Le hockey féminin aux Jeux olympiques a toujours été dirigé par ces deux pays. Le Canada a remporté cinq des huit médailles d’or décernées au hockey féminin depuis l’introduction de ce sport en 1998. Les États-Unis ont maintenant remporté les trois autres.
Il s’agissait de leur septième rencontre dans le match pour la médaille d’or, le Canada ayant gagné quatre fois. La seule fois où les États-Unis n’ont pas atteint le match final, aux Jeux de Turin en 2006, le Canada a battu la Suède pour remporter la médaille d’or.
Le Canada était le vainqueur en titre de la médaille d’or à Pékin 2022, mais les États-Unis étaient les champions du monde en titre avant le match de jeudi.
Et le Canada avait perdu ses sept derniers matchs contre les États-Unis, signe de la façon dont la situation s’est inversée dans cette rivalité tendue au cours de la dernière année.
« Je pensais que le groupe devrait être vraiment très fier des efforts qu’ils ont déployés », a déclaré l’entraîneur-chef Troy Ryan. « Je pense que leur jeu et leur mentalité, encore plus importants que leur jeu, les mettent en position de potentiellement gagner ce match. »
Si le Canada voulait battre les États-Unis, il lui faudrait trouver un moyen de résoudre le problème du gardien américain Aerin Frankel, ce qui n’a été facile pour aucune équipe à ces Jeux olympiques.
Mme Frankel n’avait accordé qu’un seul but sur 68 tirs lors de ses cinq matchs du tournoi, ce qui lui a valu un remarquable pourcentage d’arrêts de ,985.
Après un avantage numérique infructueux en première période, le Canada a commencé à exercer de la pression sur le gardien de but.
Dans une séquence qui a mis les États-Unis en difficulté, Emily Clark a décoché un tir dans le filet américain et la rondelle a dévié haut dans les airs.
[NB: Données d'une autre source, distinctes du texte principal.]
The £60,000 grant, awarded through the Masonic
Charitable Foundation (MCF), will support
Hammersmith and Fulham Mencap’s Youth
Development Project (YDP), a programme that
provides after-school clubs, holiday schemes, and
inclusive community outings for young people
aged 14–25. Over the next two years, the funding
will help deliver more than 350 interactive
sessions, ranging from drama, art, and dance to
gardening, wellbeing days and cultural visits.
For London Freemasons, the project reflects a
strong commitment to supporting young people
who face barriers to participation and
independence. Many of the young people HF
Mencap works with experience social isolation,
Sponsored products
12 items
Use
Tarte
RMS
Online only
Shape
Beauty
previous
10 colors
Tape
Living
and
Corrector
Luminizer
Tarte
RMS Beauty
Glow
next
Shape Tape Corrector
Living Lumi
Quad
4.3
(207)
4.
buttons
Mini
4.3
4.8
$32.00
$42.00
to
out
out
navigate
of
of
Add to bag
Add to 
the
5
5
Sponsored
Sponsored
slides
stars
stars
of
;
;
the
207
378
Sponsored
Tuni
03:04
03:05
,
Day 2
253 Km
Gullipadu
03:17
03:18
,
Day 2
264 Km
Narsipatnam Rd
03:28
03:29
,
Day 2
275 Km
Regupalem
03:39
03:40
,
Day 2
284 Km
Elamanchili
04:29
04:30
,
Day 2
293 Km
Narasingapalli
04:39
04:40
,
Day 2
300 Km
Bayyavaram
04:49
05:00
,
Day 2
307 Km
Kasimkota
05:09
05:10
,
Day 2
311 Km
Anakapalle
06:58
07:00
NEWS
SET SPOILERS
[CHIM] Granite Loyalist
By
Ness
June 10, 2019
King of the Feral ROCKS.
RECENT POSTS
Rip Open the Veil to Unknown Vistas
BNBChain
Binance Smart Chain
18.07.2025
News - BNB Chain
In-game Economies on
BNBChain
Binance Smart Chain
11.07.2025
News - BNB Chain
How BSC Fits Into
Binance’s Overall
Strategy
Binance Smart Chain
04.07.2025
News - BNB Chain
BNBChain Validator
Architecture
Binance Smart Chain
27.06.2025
Laura Stacey a ganté le rebond et l’a renvoyé au filet.
C’était le genre de tir de barrage rapide qui manquait lors de leur première rencontre avec les États-Unis, mais le Canada n’a pas pu résoudre le problème de Mme Frankel.
Un peu moins d’une minute après le début de la deuxième période, alors que le Canada était en désavantage numérique, Mme Stacey a récupéré une rondelle libre près de la ligne bleue canadienne et s’est précipitée dans un duo avec Kristin O’Neill.
Mme Stacey a attiré le défenseur américain et a fait une passe à Mme O’Neill qui a tiré la rondelle vers son revers et autour de Mme Frankel, tentaculaire, donnant une avance de 1-0 au Canada.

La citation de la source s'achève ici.